▶ [Problem statement] Reproduce the material below character for character, including all the markup, but leave out the image.

▶ [Task inputs]
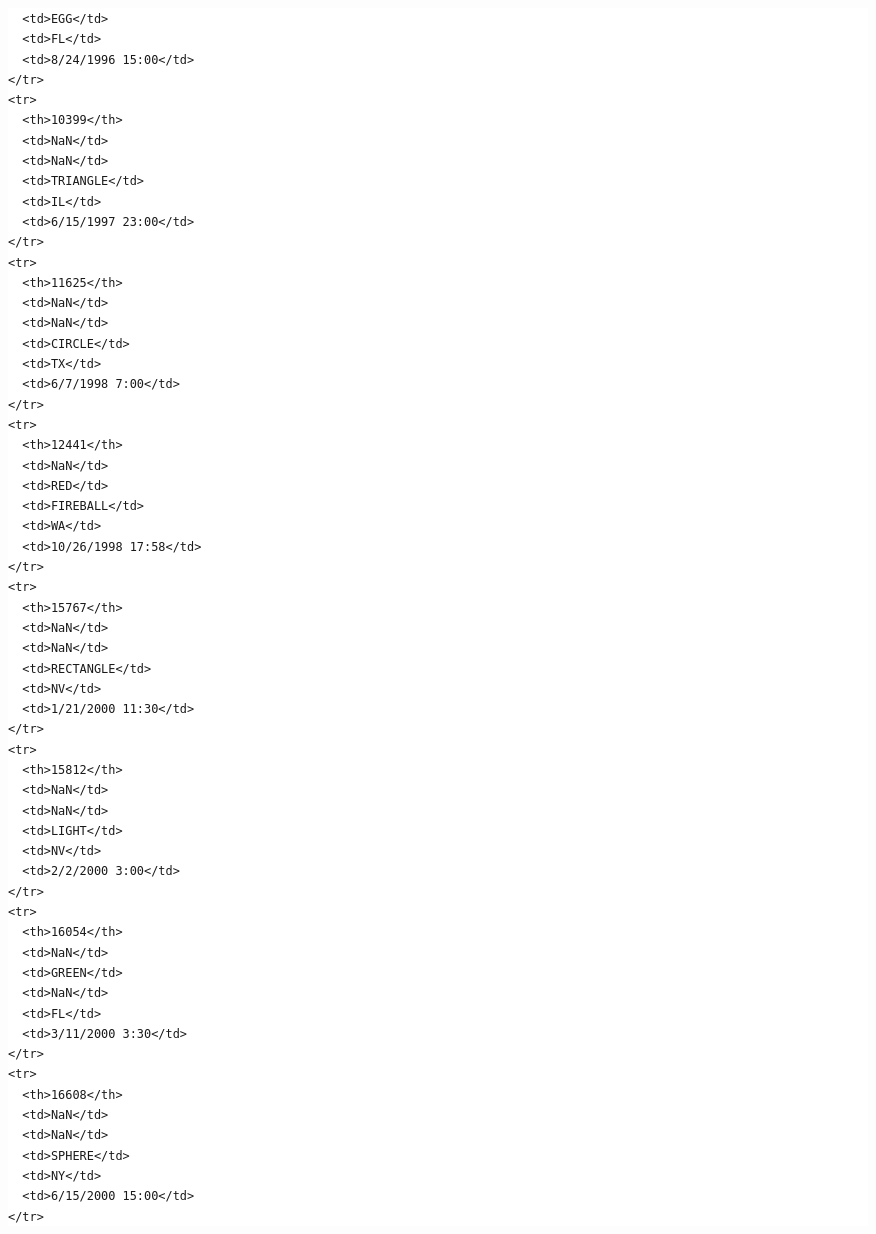      <td>EGG</td>
      <td>FL</td>
      <td>8/24/1996 15:00</td>
    </tr>
    <tr>
      <th>10399</th>
      <td>NaN</td>
      <td>NaN</td>
      <td>TRIANGLE</td>
      <td>IL</td>
      <td>6/15/1997 23:00</td>
    </tr>
    <tr>
      <th>11625</th>
      <td>NaN</td>
      <td>NaN</td>
      <td>CIRCLE</td>
      <td>TX</td>
      <td>6/7/1998 7:00</td>
    </tr>
    <tr>
      <th>12441</th>
      <td>NaN</td>
      <td>RED</td>
      <td>FIREBALL</td>
      <td>WA</td>
      <td>10/26/1998 17:58</td>
    </tr>
    <tr>
      <th>15767</th>
      <td>NaN</td>
      <td>NaN</td>
      <td>RECTANGLE</td>
      <td>NV</td>
      <td>1/21/2000 11:30</td>
    </tr>
    <tr>
      <th>15812</th>
      <td>NaN</td>
      <td>NaN</td>
      <td>LIGHT</td>
      <td>NV</td>
      <td>2/2/2000 3:00</td>
    </tr>
    <tr>
      <th>16054</th>
      <td>NaN</td>
      <td>GREEN</td>
      <td>NaN</td>
      <td>FL</td>
      <td>3/11/2000 3:30</td>
    </tr>
    <tr>
      <th>16608</th>
      <td>NaN</td>
      <td>NaN</td>
      <td>SPHERE</td>
      <td>NY</td>
      <td>6/15/2000 15:00</td>
    </tr>
  </tbody>
</table>
</div>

▶ [Response]
      <td>EGG</td>
      <td>FL</td>
      <td>8/24/1996 15:00</td>
    </tr>
    <tr>
      <th>10399</th>
      <td>NaN</td>
      <td>NaN</td>
      <td>TRIANGLE</td>
      <td>IL</td>
      <td>6/15/1997 23:00</td>
    </tr>
    <tr>
      <th>11625</th>
      <td>NaN</td>
      <td>NaN</td>
      <td>CIRCLE</td>
      <td>TX</td>
      <td>6/7/1998 7:00</td>
    </tr>
    <tr>
      <th>12441</th>
      <td>NaN</td>
      <td>RED</td>
      <td>FIREBALL</td>
      <td>WA</td>
      <td>10/26/1998 17:58</td>
    </tr>
    <tr>
      <th>15767</th>
      <td>NaN</td>
      <td>NaN</td>
      <td>RECTANGLE</td>
      <td>NV</td>
      <td>1/21/2000 11:30</td>
    </tr>
    <tr>
      <th>15812</th>
      <td>NaN</td>
      <td>NaN</td>
      <td>LIGHT</td>
      <td>NV</td>
      <td>2/2/2000 3:00</td>
    </tr>
    <tr>
      <th>16054</th>
      <td>NaN</td>
      <td>GREEN</td>
      <td>NaN</td>
      <td>FL</td>
      <td>3/11/2000 3:30</td>
    </tr>
    <tr>
      <th>16608</th>
      <td>NaN</td>
      <td>NaN</td>
      <td>SPHERE</td>
      <td>NY</td>
      <td>6/15/2000 15:00</td>
    </tr>
  </tbody>
</table>
</div>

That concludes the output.